• _Excerpt provided_
In the silent face of rock, baked red by burning centuries
there’s a stillness that I long to fill my soul, to fill my soul…
No human ever made a cathedral such as this,
a gentle wind to soothe my heart,
and the vastness to still my rushing thoughts…
Oh, I want to be a friend of silence,
to know my place in eternity,
to be ‘something beautiful for God’
(from my song: Nature’s Cathedral, 1998. Quote in final line by Mother Theresa)
Last weekend, my family finally made the trek out to Bourke. It’s weird, that place has been ‘calling me’ for a couple of years now… just this nagging sense that I need to get back out there, I didn’t know why. I still don’t really know, except that maybe there came some sense of completion, of closure, and especially of thanksgiving for all that has come from that particular beginning.
When I was 17, I moved from Sydney to the ‘back of Bourke’, to join Cornerstone Community as a first year student. It was, needless to say, quite an incredible change of landscape. I had been spoilt, growing up in Sydney, to have been able to look out of our back door onto a bush reserve which led to the Georges River. We spent many childhood hours ‘out in the bush’; and I always loved the view out of our top verandah, especially the silhouettes of our two tall cordyline trees against the sunset. For a Sydney childhood, I now realise how blessed we were to have that ready access to natural beauty.

(Human pose images and their coordinates)
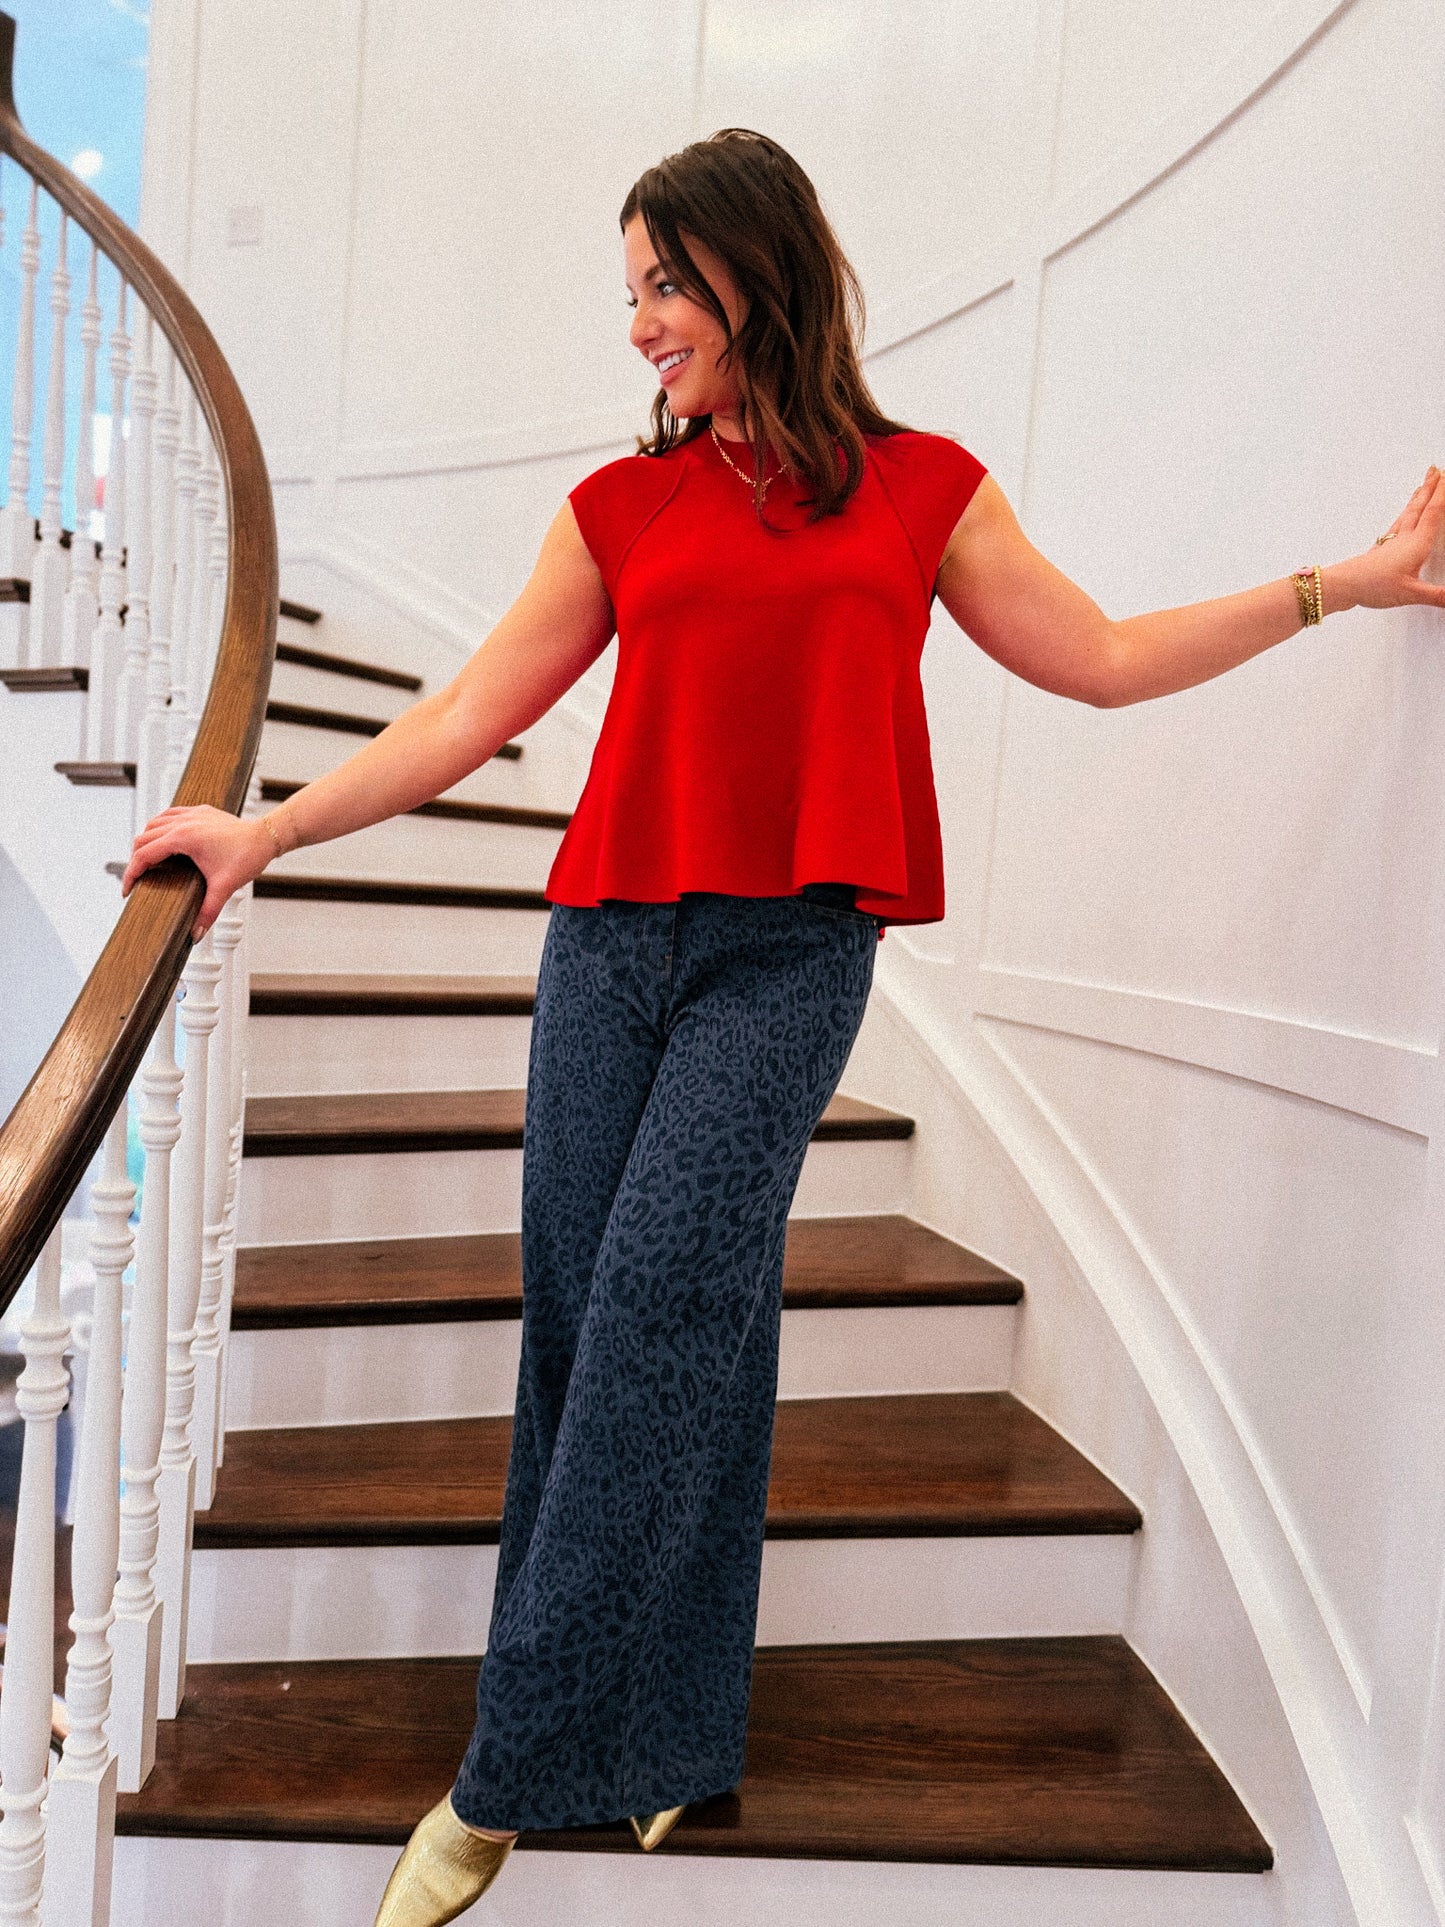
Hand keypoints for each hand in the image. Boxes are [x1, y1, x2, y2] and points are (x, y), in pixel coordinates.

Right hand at [121, 804, 272, 939]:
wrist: (267, 836)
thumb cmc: (248, 856)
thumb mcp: (224, 887)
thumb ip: (207, 912)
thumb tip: (196, 936)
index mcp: (183, 838)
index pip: (144, 854)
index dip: (131, 874)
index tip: (127, 890)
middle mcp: (183, 822)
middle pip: (143, 838)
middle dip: (136, 860)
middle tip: (137, 880)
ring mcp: (191, 814)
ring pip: (154, 823)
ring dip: (146, 840)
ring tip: (147, 861)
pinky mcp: (200, 811)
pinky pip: (170, 814)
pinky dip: (161, 825)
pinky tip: (164, 837)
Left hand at [1336, 466, 1444, 611]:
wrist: (1344, 586)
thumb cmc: (1373, 586)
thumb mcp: (1411, 594)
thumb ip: (1437, 596)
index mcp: (1416, 544)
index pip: (1434, 512)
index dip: (1443, 494)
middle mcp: (1405, 538)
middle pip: (1420, 506)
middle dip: (1430, 487)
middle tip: (1436, 469)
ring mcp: (1392, 542)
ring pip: (1408, 513)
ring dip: (1418, 497)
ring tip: (1422, 485)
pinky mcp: (1382, 548)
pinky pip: (1398, 523)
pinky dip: (1405, 513)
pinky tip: (1403, 517)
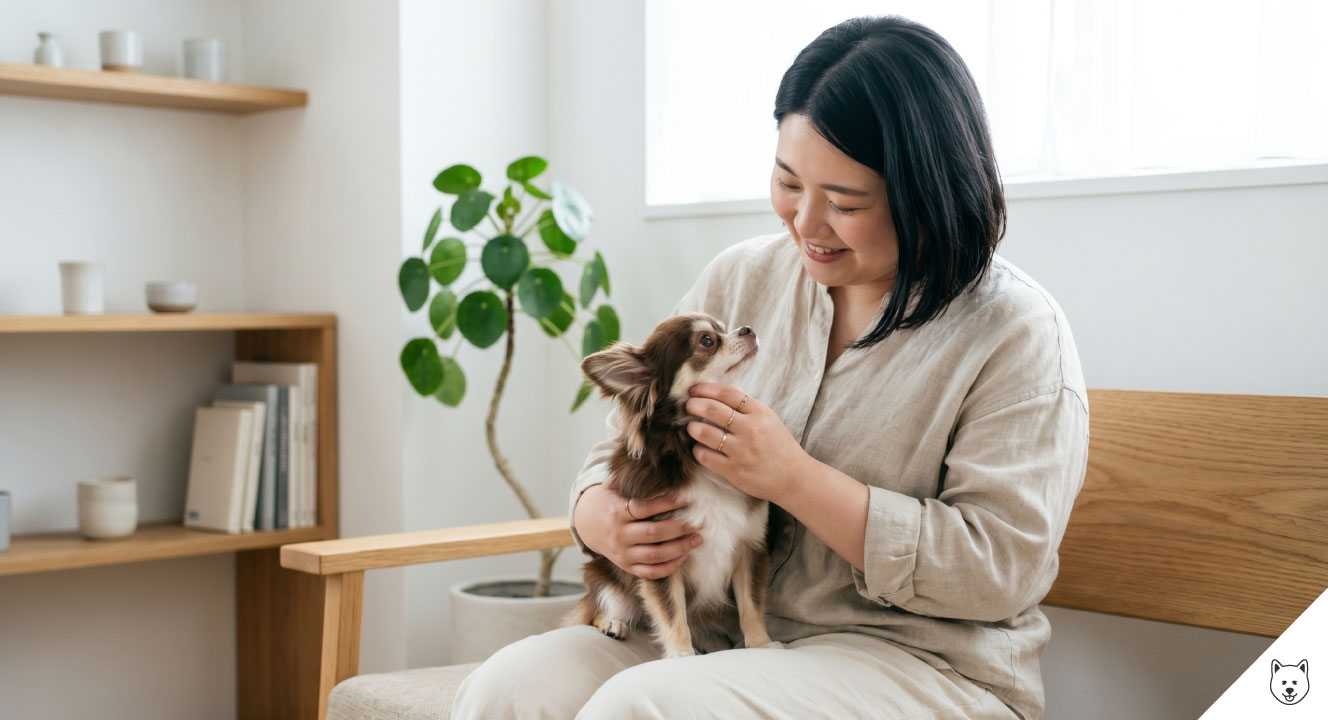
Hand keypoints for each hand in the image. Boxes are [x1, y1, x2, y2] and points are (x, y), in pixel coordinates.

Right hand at [573, 477, 703, 579]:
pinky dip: (668, 567)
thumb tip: (648, 455)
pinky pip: (649, 572)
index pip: (645, 508)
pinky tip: (683, 557)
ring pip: (655, 555)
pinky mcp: (626, 566)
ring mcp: (623, 553)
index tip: (687, 500)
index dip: (667, 504)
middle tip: (699, 523)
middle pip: (654, 533)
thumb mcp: (611, 485)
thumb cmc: (605, 501)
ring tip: (697, 540)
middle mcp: (619, 534)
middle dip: (679, 528)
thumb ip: (628, 474)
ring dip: (679, 549)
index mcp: (616, 512)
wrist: (585, 525)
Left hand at [685, 382, 809, 502]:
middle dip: (693, 405)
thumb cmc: (779, 446)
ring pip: (705, 432)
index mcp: (759, 413)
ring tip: (692, 427)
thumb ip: (746, 408)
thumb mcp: (768, 420)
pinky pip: (705, 456)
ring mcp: (741, 450)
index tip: (693, 389)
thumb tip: (714, 397)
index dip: (706, 388)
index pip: (727, 393)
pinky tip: (699, 448)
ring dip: (693, 427)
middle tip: (687, 406)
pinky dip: (698, 450)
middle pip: (712, 409)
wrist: (794, 477)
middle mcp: (750, 429)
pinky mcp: (734, 470)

• _Brief_
Copy out the passage of the Bourke reflection starting at "Last weekend, my" and ending at "that particular beginning.". The entries are material separate from the Bourke reflection.

• _Answer for the task_
Last weekend, my family finally made the trek out to Bourke. It’s weird, that place has been ‘calling me’ for a couple of years now… just this nagging sense that I need to get back out there, I didn’t know why. I still don’t really know, except that maybe there came some sense of completion, of closure, and especially of thanksgiving for all that has come from that particular beginning.